While the president has stayed close to home, he has dispatched Vice President Mike Pence to go farther afield. With Mr. Trump at Mar-a-Lago for Easter weekend, Mr. Pence arrived in Seoul, South Korea, on Sunday to start a 10-day trip through Asia, during which North Korea’s provocations were to be a major topic of discussion.

Members of Mr. Trump’s cabinet have also traveled extensively, with Secretary of State Rex W. Tillerson meeting with President Vladimir V. Putin of Russia last week and the defense secretary, Jim Mattis, traveling to South Korea and Japan in February.

White House officials had said Mr. Trump planned to travel extensively after his address to a joint session of Congress in February, as many presidents do to promote the domestic proposals featured in their State of the Union addresses. But a road show never materialized.

Mr. Fleisher said that was not entirely a surprise. “It makes some sense that Donald Trump, whose candidacy was so much more about him — how he was different, how he could change Washington — rather than specific policy proposals, that his travel would be more about him personally than any initiative,” he said.

The travel that Mr. Trump has done has often been more about his own political future than about policy persuasion.

“What’s striking with President Trump is not only how contained his travel has been, but how much of it is around campaign rallies, rather than something he wants to get done,” said Kathryn Dunn Tenpas, a Brookings Institution scholar who has studied presidential travel.

If Mr. Trump were following past practice, Dr. Tenpas added, he would have traveled the country to push the Republican plan to overhaul health care, his first foray into legislative deal making. That effort collapsed last month after both conservative and moderate Republicans joined Democrats in opposing it.
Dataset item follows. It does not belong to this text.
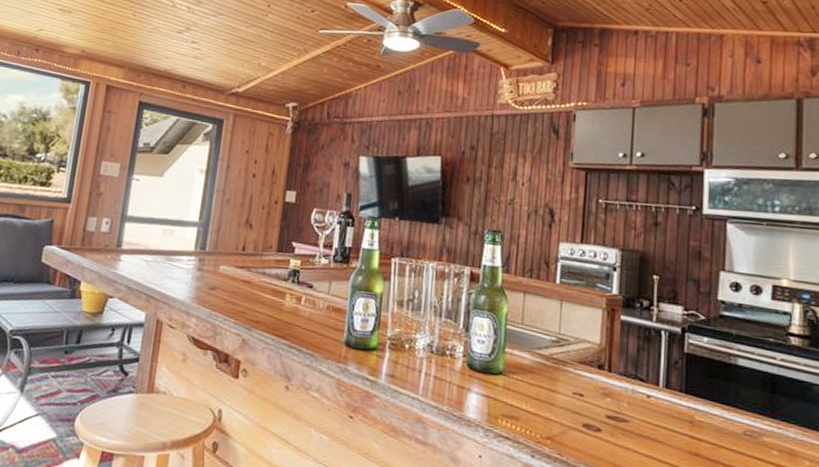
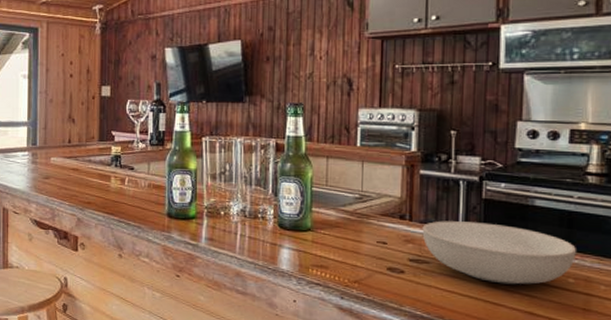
serving bowl: none [621,374,781,454] -> present [422,221,577,285]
But Mr. Spicer argued that a presidential road show on health care would not have changed the outcome, because Democrats had dug in against the plan to repeal the Affordable Care Act from the start.
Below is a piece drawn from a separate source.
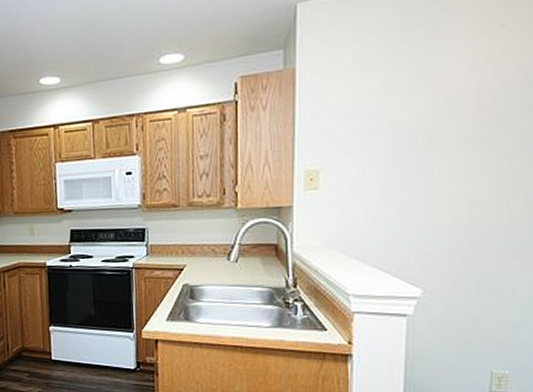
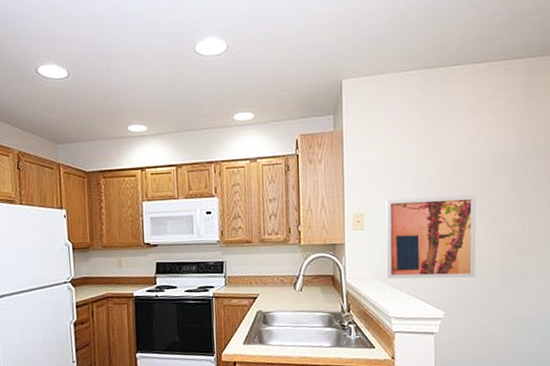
wall art: none [345,142,476,249] -> present [385,195,476,279]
“That was pretty much a baked deal from the get-go,” he said.

For now, the most frequent destination for Mr. Trump outside Washington has been Mar-a-Lago, in Palm Beach, Fla. He returned on Thursday, making a trip for Easter weekend — his seventh since taking office — that included near-daily stops at his golf resort in West Palm Beach. Since becoming president, Mr. Trump has spent 24 days at the exclusive club, sometimes called the Winter White House.

The president has used Mar-a-Lago as a staging ground for meetings with foreign leaders, including Prime Minister Shinzo Abe of Japan and President Xi Jinping of China.

Democrats and government watchdog groups have questioned the cost of the president’s Palm Beach excursions, and late last month, the Government Accountability Office began a review of the security procedures at Mar-a-Lago and the expense incurred by taxpayers for Mr. Trump’s trips there.

The president’s limited travel stands in stark contrast with his approach during his campaign, when he kept up a rapid pace of events throughout the country. But it may be in line with his approach of making spontaneous decisions that have at times left White House aides struggling to respond.

Presidential travel is complicated and time-consuming to plan, from scouting locations to determining a secure route for the motorcade. And Mr. Trump has vacillated about what his first policy priorities will be — shifting from health care to tax cuts and back to health care — which has most likely made it difficult to plot a travel schedule that would give him a strategic advantage.

Mr. Spicer argued that was not a factor in Mr. Trump’s limited travel schedule.

“It’s all about priorities,” he said.